_Data for analysis:_
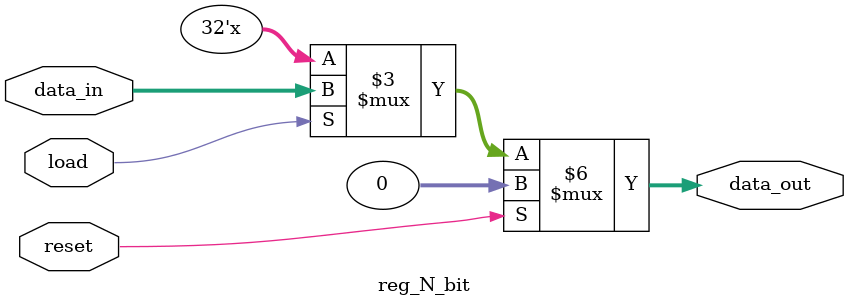
<source format=v>
module reg_N_bit (reset, load, data_in, data_out);

parameter N=32;

input reset, load; 
input [N-1:0] data_in;
output reg [N-1:0] data_out;

	always @ (*)
	begin
	if (reset) 
		data_out <= 0;
	else if (load == 1)
		data_out <= data_in;
	end
		
endmodule
	

</source>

_What the task asks:_ The requested lines run from the one with "else if (load == 1)" through the last line of the records. Return them exactly.

_Answer below:_
	else if (load == 1)
		data_out <= data_in;
	end
		
endmodule
	

</source>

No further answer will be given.